# REQUIREMENT 1:
Update the fake news detection write-up: give everything from "This blog post" down to "a browser environment." again, with "blog post" changed to "article".

Experiment: Fake News Detection in browser

Introduction
Fake News Detection: Overview
Experiment set-up
Results
Conclusion

Introduction

In the era of rapidly evolving digital landscapes and the constant influx of information, distinguishing between truth and falsehood has become a challenging task. The propagation of fake news, often designed to deceive and misinform, has raised concerns about the authenticity of the content we encounter online. To address this issue, we wanted to explore a novel approach - the creation of a Chrome extension for Fake News Detection, freely accessible to users. Compared to other Chrome extensions, our one is different as it performs neural network predictions directly in the browser.

This blog post delves into the experiment's objectives, methodology, and outcomes, shedding light on the possibilities and challenges of deploying deep learning models directly within a browser environment.

# DATA UNDER STUDY:
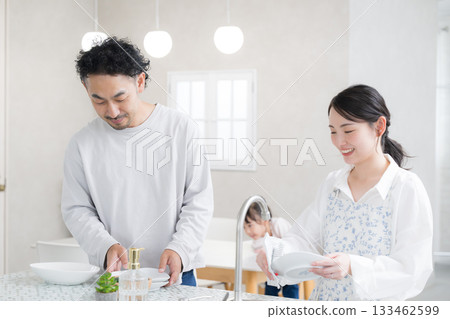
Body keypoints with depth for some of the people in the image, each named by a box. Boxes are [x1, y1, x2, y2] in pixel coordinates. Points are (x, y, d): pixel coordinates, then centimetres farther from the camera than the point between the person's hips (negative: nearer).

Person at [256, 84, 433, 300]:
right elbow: (305, 237, 8)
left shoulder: (407, 188, -7)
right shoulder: (332, 184, 11)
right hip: (324, 307, 4)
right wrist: (276, 252, -12)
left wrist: (353, 266, -24)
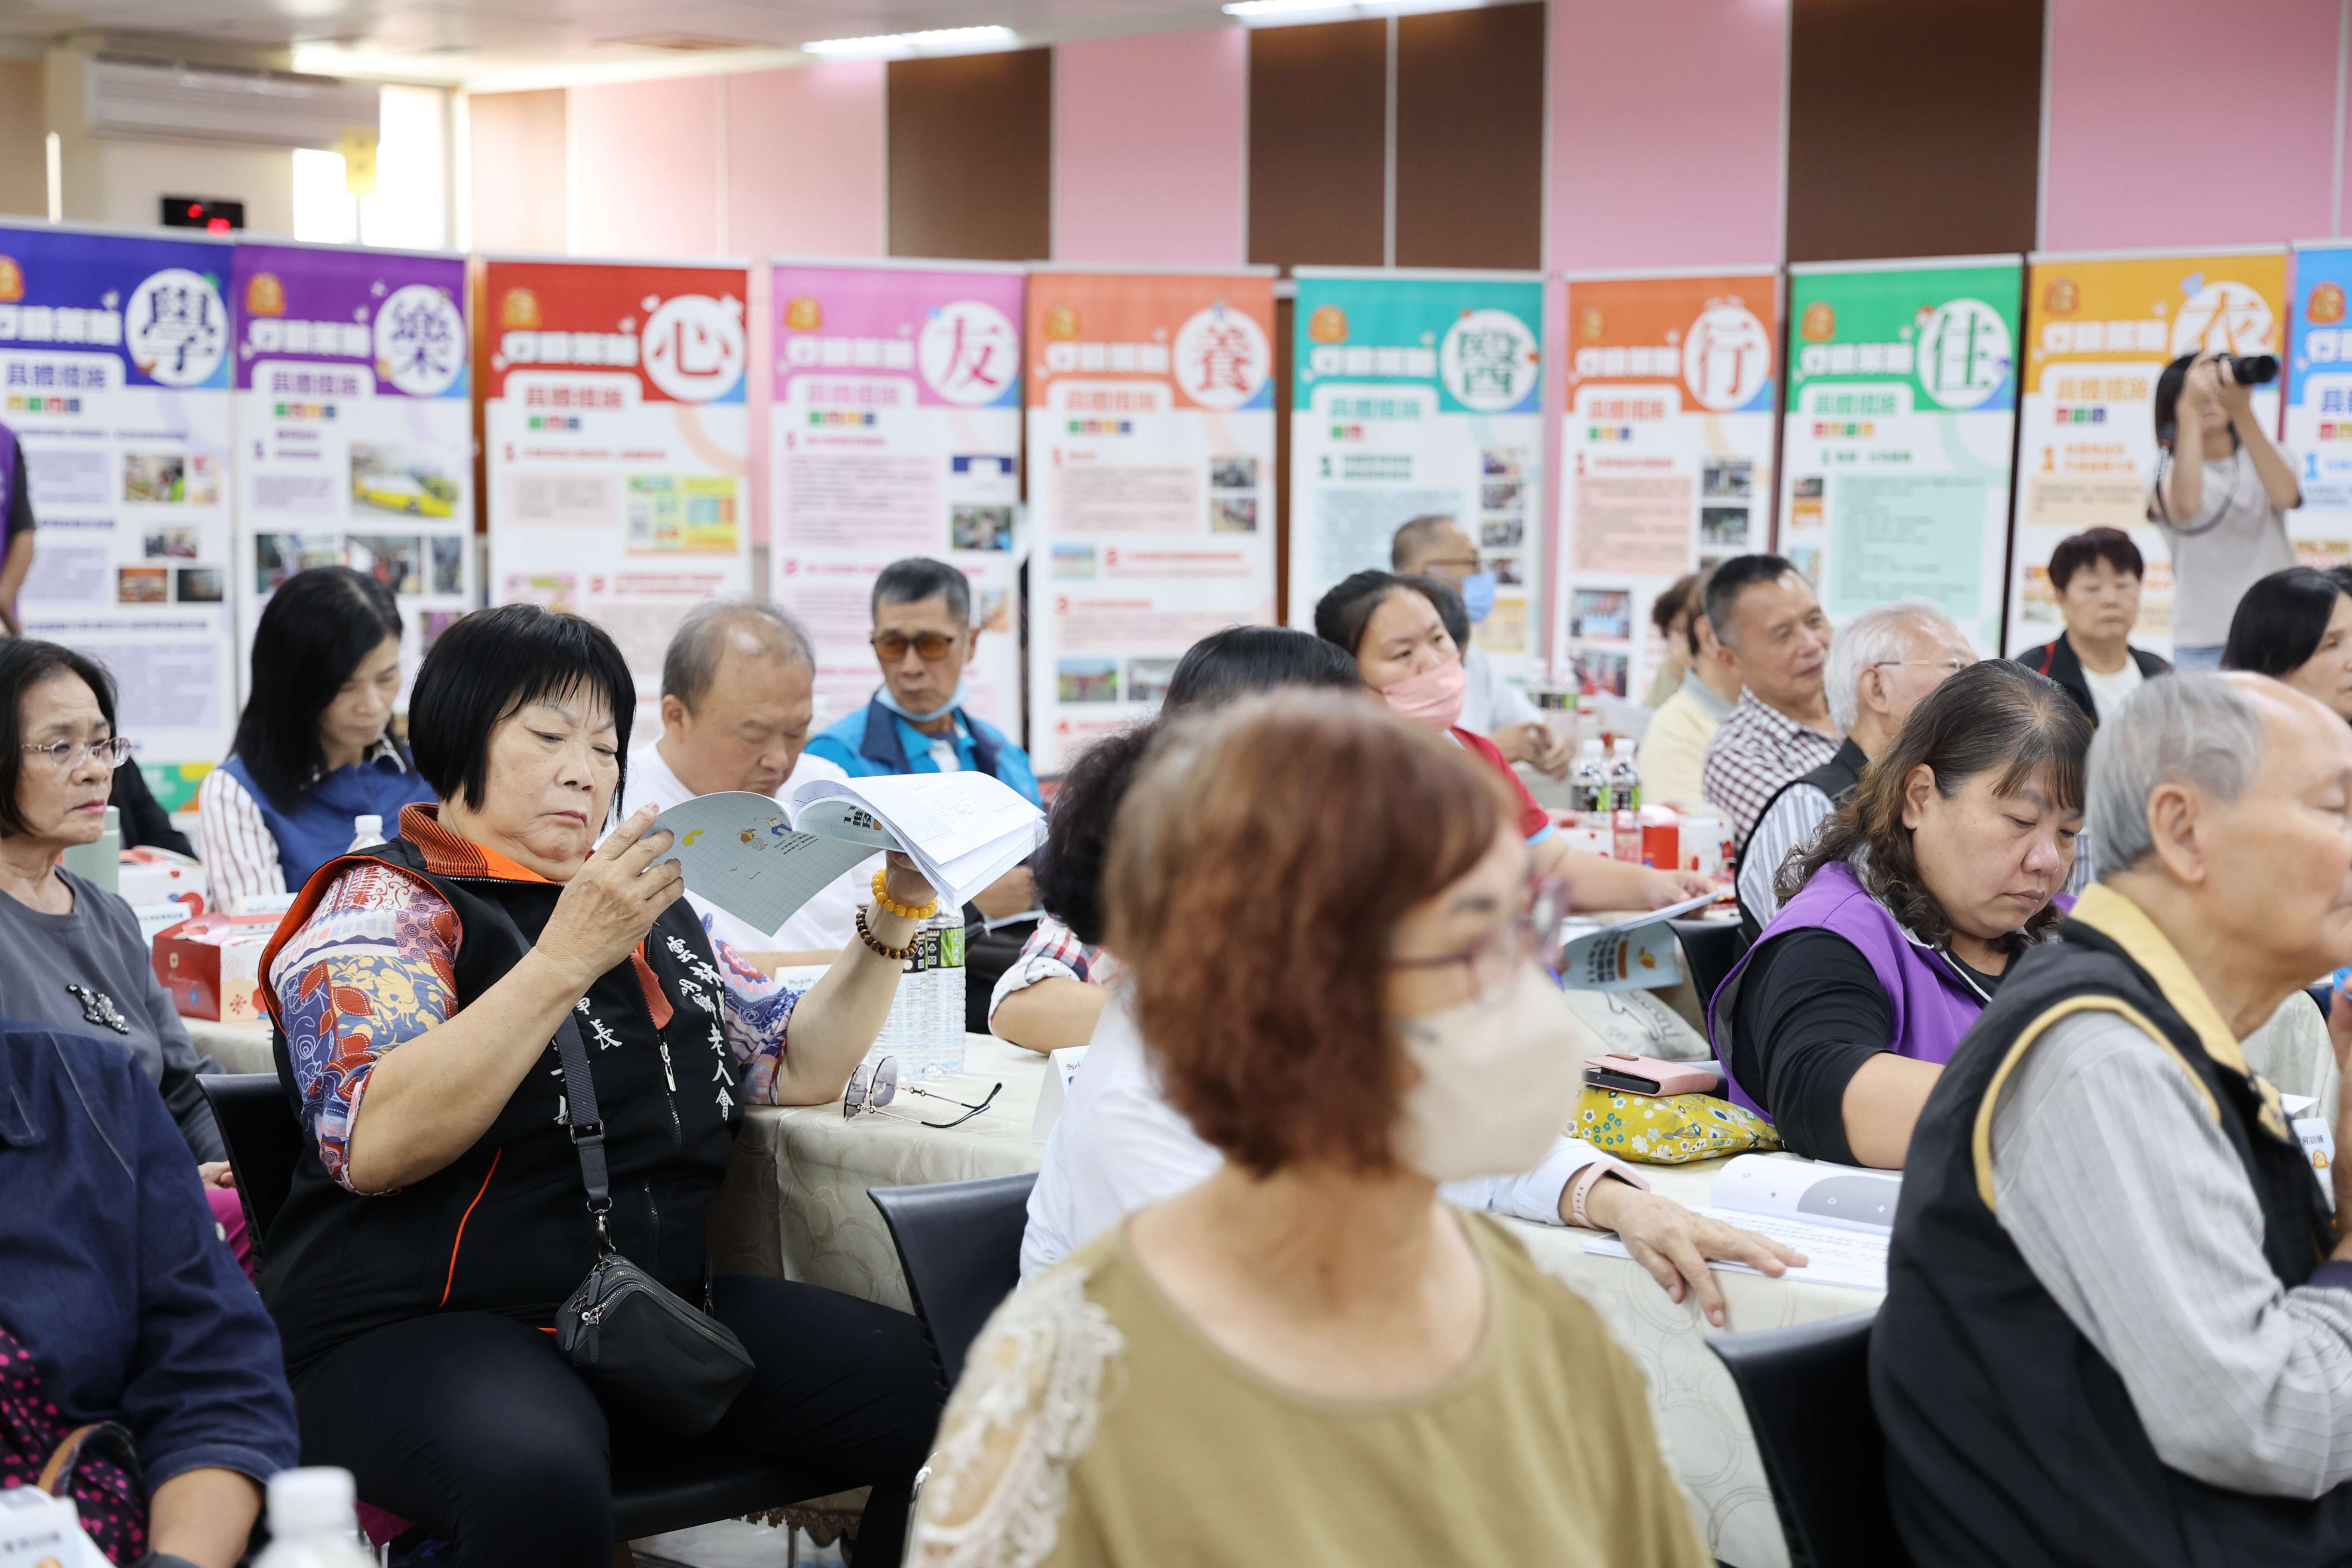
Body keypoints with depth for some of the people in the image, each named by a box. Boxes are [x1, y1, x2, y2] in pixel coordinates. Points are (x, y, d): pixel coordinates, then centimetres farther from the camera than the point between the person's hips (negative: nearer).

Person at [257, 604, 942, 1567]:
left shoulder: (654, 911, 20)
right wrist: (567, 957, -23)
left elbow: (802, 1068, 26)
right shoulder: (381, 904, -2)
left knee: (940, 1391, -15)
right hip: (423, 1332, -6)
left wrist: (893, 922, 12)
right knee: (539, 1481, -40)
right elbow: (372, 1145, -19)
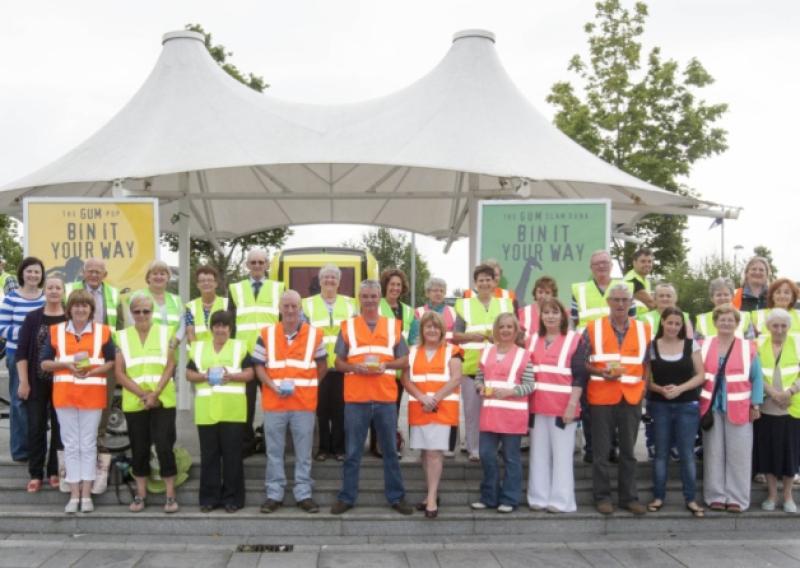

# REQUIREMENT 2:
Retype the entries exactly, everything from the line that contains "right wrist: (276, 252, -12)" down to the end of the entries, and leave the pictures out.

# TASK SOLUTION 1:
This article delves into the experiment's objectives, methodology, and outcomes, shedding light on the possibilities and challenges of deploying deep learning models directly within a browser environment.

# TASK SOLUTION 2:
right wrist: (276, 252, -12)
left wrist: (353, 266, -24)
Body keypoints with depth for some of the people in the image, each named by a box. Boxes are [x1, y1, x2, y2] in pixel coordinates. Points are (x, y, d): pixel coordinates, then centimetres farther from the camera than the point between the person's hips (negative: nearer).

Person at [257, 604, 942, 1567]:
left shoulder: (654, 911, 20)
right wrist: (567, 957, -23)
left elbow: (802, 1068, 26)
right shoulder: (381, 904, -2)
left knee: (940, 1391, -15)
right hip: (423, 1332, -6)
left wrist: (893, 922, 12)
right knee: (539, 1481, -40)
right elbow: (372, 1145, -19)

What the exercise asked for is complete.